Itajaí era uma pequena cidade do interior em 1958

Lá pela década de 1950 Itajaí ainda era considerada uma pacata cidade interiorana, com suas ‘moiçolas casadouras’ sonhando com a chegada do seu príncipe encantado. Eis que repentinamente, não se sabe de onde, chega à cidade um jovem simpático, elegante, falante… dizendo-se príncipe húngaro, aviador e herói das Forças Aliadas que atuaram na Segunda Grande Guerra.
Logo obteve a simpatia da elite local, arrebatando os corações das mocinhas românticas e os bolsos de seus pais. Depois de aplicar diversos golpes, deixou a cidade sorrateiramente. Seu paradeiro só foi descoberto quase uma década depois pelo jornal O Popular: respondia pelo pomposo cargo de ministro das finanças de um país da América Central e veio ao Brasil casar com uma moça rica da Bahia.
Segundo o jornal O Popular de 15 de abril de 1958, o nome do príncipe picareta era Ladislau “Aquêle que levou a efeito, aqui em Itajaí, nesta terra hospitaleira e boa, uma das mais notáveis ‘filipetas’ de que se tem notícia … Que se associou a muita gente endinheirada de nossa Cidade, prometendo-lhe lucros fabulosos. Gente que, com honorabilíssimas exceções, se recusa a dar a mão a um conterrâneo idôneo, honesto e trabalhador, para início de uma carreira honrada, mas que se desdobra em generosidade, ajudando a um vigarista internacional.”
Vô Doca garante que chegou a transportar o tal príncipe em seu carro de mola. Ele era alto, magro e só andava com ternos claros. Às vezes andava de luvas brancas, chapéu e bengala reta. Segundo contava, parece que Ladislau andou vendendo ações de empresas metalúrgicas alemãs e belgas para os empresários locais. Mas só depois que ele deixou a cidade é que se descobriu que eram papéis falsos, apesar de muito bem impressos. O golpe ficou meio que no anonimato porque a maioria das vítimas preferiu ficar em silêncio para não passar vergonha. Afinal, cair em um golpe de príncipe, em pleno Século 20, era mais incrível que um conto de fadas.

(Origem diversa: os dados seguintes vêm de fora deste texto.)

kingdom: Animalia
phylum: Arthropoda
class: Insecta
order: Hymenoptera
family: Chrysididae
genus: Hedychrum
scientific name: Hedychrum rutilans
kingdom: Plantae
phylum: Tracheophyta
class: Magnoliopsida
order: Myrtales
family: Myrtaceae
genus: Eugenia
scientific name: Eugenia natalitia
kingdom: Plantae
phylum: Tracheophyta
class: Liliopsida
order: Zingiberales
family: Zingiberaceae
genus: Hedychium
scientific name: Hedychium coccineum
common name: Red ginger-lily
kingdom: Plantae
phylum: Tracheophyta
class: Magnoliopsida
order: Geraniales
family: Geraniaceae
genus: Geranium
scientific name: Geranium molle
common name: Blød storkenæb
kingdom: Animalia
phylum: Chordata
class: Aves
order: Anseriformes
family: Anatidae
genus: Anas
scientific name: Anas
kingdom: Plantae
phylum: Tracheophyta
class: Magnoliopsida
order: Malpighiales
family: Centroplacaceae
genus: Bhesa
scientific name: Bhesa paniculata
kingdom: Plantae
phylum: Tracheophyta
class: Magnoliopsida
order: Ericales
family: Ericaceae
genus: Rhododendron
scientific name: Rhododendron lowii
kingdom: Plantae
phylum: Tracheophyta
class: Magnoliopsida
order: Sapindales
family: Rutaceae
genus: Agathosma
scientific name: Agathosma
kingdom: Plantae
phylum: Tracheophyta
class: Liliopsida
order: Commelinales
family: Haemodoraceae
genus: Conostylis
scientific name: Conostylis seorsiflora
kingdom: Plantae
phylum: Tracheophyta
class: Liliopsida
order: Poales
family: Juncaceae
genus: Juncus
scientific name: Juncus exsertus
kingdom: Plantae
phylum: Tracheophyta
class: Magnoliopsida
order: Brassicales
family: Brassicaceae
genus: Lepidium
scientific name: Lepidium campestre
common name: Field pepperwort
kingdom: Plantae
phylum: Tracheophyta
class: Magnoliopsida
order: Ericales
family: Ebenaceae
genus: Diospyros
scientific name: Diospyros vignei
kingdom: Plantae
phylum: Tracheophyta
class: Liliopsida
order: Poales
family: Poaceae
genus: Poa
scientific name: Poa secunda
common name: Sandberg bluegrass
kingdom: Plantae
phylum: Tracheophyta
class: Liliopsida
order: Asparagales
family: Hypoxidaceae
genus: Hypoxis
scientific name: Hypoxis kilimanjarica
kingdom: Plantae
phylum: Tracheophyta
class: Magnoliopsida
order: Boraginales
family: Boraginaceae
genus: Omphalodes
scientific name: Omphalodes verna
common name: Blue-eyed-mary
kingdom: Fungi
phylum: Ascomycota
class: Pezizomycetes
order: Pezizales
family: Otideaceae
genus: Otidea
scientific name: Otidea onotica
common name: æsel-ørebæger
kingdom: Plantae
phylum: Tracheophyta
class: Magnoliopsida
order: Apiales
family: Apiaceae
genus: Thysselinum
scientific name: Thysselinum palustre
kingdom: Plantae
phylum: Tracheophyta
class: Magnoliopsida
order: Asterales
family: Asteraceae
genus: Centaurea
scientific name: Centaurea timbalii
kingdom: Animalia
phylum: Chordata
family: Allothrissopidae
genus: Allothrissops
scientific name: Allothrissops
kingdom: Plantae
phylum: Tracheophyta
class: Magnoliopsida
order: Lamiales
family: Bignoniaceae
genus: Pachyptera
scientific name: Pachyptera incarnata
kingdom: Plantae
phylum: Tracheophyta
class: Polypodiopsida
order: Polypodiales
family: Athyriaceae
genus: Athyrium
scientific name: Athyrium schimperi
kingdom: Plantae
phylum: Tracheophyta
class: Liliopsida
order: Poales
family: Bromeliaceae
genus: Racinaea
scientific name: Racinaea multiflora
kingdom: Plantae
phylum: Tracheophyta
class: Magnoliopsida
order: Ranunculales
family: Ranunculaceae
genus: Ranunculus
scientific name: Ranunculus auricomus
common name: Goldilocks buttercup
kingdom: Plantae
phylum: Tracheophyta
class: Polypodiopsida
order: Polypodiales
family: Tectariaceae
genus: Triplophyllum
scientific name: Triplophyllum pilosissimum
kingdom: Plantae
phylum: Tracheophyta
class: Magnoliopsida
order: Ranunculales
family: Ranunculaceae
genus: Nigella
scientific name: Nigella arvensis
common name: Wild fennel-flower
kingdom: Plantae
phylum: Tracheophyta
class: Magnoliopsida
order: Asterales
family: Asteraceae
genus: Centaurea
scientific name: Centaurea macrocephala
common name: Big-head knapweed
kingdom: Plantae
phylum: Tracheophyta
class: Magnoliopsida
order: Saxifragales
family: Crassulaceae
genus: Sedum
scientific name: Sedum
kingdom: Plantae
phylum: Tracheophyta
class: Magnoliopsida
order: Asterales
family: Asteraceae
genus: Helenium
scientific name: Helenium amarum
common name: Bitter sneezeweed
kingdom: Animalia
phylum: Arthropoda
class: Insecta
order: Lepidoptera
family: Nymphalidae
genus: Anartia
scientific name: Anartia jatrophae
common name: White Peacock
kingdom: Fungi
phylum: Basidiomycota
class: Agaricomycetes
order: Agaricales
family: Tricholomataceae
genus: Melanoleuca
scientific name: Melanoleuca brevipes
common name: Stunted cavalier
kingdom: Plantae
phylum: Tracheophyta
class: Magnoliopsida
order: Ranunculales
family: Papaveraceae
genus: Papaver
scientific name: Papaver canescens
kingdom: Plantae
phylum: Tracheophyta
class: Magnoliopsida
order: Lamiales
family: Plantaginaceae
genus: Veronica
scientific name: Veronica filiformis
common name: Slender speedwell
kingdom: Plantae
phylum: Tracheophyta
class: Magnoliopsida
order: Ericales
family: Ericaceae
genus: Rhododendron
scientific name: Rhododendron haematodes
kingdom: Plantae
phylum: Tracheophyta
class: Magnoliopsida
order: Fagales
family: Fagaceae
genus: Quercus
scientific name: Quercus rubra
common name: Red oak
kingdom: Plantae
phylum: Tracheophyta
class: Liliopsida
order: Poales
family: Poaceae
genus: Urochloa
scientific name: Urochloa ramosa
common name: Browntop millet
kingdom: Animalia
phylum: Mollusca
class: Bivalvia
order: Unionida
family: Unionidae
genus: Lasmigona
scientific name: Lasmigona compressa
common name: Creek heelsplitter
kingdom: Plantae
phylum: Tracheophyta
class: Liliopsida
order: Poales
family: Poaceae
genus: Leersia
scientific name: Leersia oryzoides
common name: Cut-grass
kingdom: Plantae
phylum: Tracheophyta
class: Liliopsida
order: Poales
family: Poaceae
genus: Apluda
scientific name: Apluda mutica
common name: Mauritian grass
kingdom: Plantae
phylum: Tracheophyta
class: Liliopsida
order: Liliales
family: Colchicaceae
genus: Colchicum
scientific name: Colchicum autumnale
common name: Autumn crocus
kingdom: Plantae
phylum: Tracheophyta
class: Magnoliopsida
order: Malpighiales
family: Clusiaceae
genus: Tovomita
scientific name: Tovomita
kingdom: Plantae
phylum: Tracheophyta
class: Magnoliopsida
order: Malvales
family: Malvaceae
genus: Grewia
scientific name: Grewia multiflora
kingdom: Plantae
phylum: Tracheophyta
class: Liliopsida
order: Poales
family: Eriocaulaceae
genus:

Os proprietários do jornal O Popular, Vendelino Hobold e Abílio Ramos, cansados de pedir ajuda aos empresários para manter a imprensa local, aproveitaram o aparecimento de Ladislau nas páginas dos jornais do Rio de Janeiro para tirar aquela casquinha com os empresários de Itajaí que caíram no golpe do Príncipe: “Descansem, pois, seus ‘sócios’, que seu precioso dinheiro está em boas mãos … E por que não se dará a uma rua local o nome de RUA PRÍNCIPE LADISLAU?!”
Pelo jeito a sugestão não foi acatada pelos muitos ‘sócios’ do herói húngaro, porque até onde sei, nunca vi uma rua em Itajaí com o nome de rua Príncipe Ladislau.